**WHAT NEEDS TO BE DONE**:
Your answer should be a number only: the count of lines in the following entries that contain "grey".

Start of STUDY MATERIAL

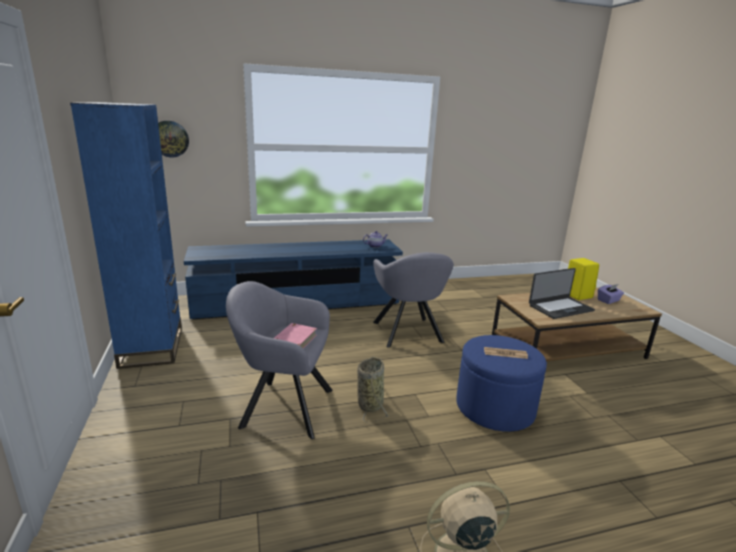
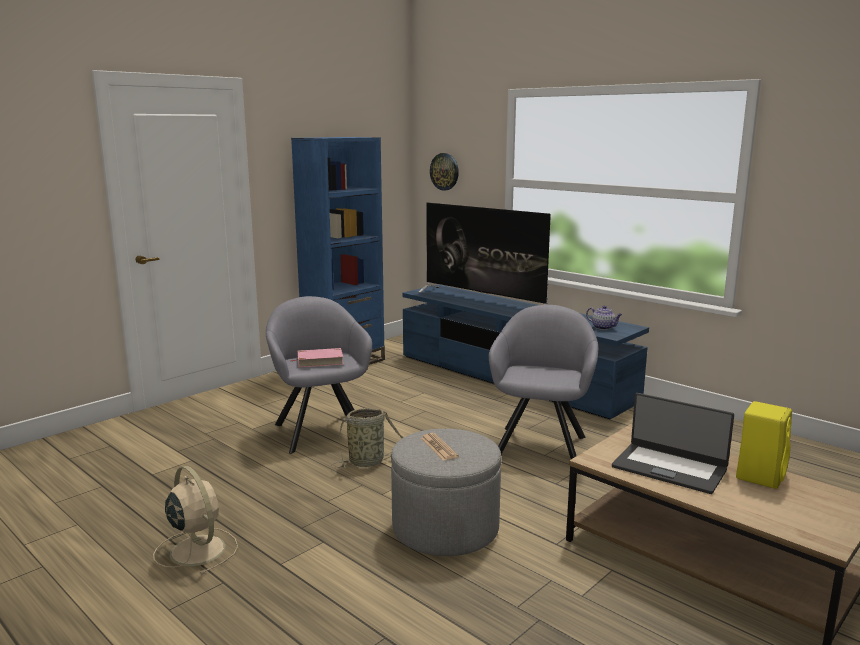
camera: 60 degrees right, 5 degrees down
(263, 249) = (484, 300): none -> television
(408, 334) = (541, 444): grey armchair -> grey armchair turned 150 degrees clockwise
(494, 408) = (445, 528): blue ottoman -> grey ottoman
(608, 300) = (796, 504): purple tissue box -> none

End of STUDY MATERIAL

**RESPONSE AREA**:
2